La verrerie de Jaurès : l’Etat garant, ou aux abonnés absents ?

« Si vous n’êtes pas contents, nous irons en Espagne. » Après Alstom, après Whirlpool, après Ascoval, après une longue liste, l'Etat sera-t-il responsable du désastre industriel de Verallia, jetant des centaines de camions dans les Pyrénées ?

Dans l’entre-deux tours des élections présidentielles, en mai 2017, Emmanuel Macron se rendait dans la verrerie d’Albi, la verrerie de Jean Jaurès. « Ce que je voudrais illustrer en venant ici, c’est que le modèle dans lequel je crois est un modèle social très vivace, un modèle qui va jusqu’à la cogestion. C’est ce que je souhaite développer ».

Deux années plus tôt, en 2015, le même Emmanuel Macron, alors ministre, s’était engagé : « Nous veillerons à la préservation de l’entité, au maintien de l’investissement et aux garanties sur le caractère productif de l’investissement décidé. L’État s’en porte garant. »
Aujourd’hui président, une mise en bourse de Verallia se prépare.

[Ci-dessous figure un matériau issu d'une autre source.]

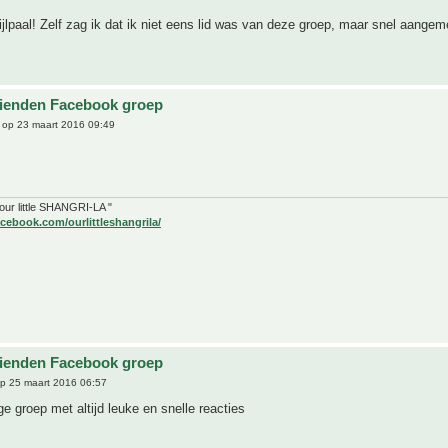
lpaal! Zelf zag ik dat ik niet eens lid was van deze groep, maar snel aange
ienden Facebook groep
op 23 maart 2016 09:49
" our little SHANGRI-LA "
cebook.com/ourlittleshangrila/
ienden Facebook groep
p 25 maart 2016 06:57
ge groep met altijd leuke en snelle reacties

Qui pourrait bien détruire ce “modèle social très vivace”. Et l’Etat ne se porte plus “garant”, plutôt aux abonnés absents. Malgré un projet alternatif, socialement, écologiquement “responsable”, porté par les salariés…

Le groupe Verallia fabrique des bouteilles partout en France, à Albi, à Pont-Sainte-Maxence, à Lagnieu, à Château-Bernard… Dix usines qui maillent le territoire, au plus près des productions viticoles, une verrerie pour le champagne, une pour le bordelais, une pour le cognac, une pour le Saumur. Avec un gain environnemental : le lieu de production des bouteilles est rapproché du site d’embouteillage des vins. Or, le directeur du site l’a déjà annoncé : « Si vous n’êtes pas contents, nous irons en Espagne ». Une délocalisation qui, fatalement, entraînerait des centaines de camions dans les Pyrénées, remplis de bouteilles vides.

Et pourquoi les 2500 salariés français ne seraient pas contents ? Parce que le groupe Verallia, anciennement entreprise publique Saint-Gobain, est aujourd’hui détenu à 90 % par le fonds d’investissement Apollo, et 10 % par la Banque Publique d’Investissement. Apollo a décidé de revendre son capital, avec au passage une plus-value évaluée à 2,4 milliards d’euros en cinq ans. Les salariés, informés du projet de leur actionnaire principal, sont d’accord pour une mise en bourse, mais à une condition : que ce soit « une mise en bourse responsable ». Une mise en bourse qui garantisse la présence des salariés au sein du conseil d’administration. Une mise en bourse qui mette l’accent sur le volet environnemental de l’activité. Les salariés comptaient sur un allié : l’autre actionnaire, la BPI. Qu’il soit le partenaire du contre-projet.

Mais, ont-ils appris, le pacte d’actionnaires qui lie BPI et Apollo prévoit un retrait proportionnel des deux entités. Le fonds compte vendre d’abord 40 % de ses parts, la banque publique le fera également. Avec 6%, la BPI passerait ainsi en dessous de 10 % du capital, le seuil qui empêche toute OPA. Lors de son audition par la commission des affaires économiques de l’Assemblée, Nicolas Dufourcq, directeur général de la BPI, a assuré: « Nous n’avons pas l’idée de vendre les 10% de BPI France de VeralliaLa présence de BPI au CA de Verallia vise à empêcher toute tentative de délocalisation ». Qui croire ?

M. Le ministre, je vous lance une alerte : après Alstom, après Whirlpool, après Ascoval, après une longue liste, ne soyez pas responsable d’un nouveau désastre industriel, d’un fleuron sacrifié sur l’autel de la finance. Avec la BPI, étudiez cette “mise en bourse responsable”. Que les grandes déclarations sur la “responsabilité sociale et environnementale de l’entreprise”, multipliées lors de la loi Pacte, ne soient pas que de vaines promesses. Que comme le ministre Macron l’annonçait, “l’Etat s’en porte garant”. Pas seulement pour les salariés, là, pas seulement pour la filière viticole, pas seulement pour les territoires, mais au vu de l’enjeu environnemental, également pour le climat.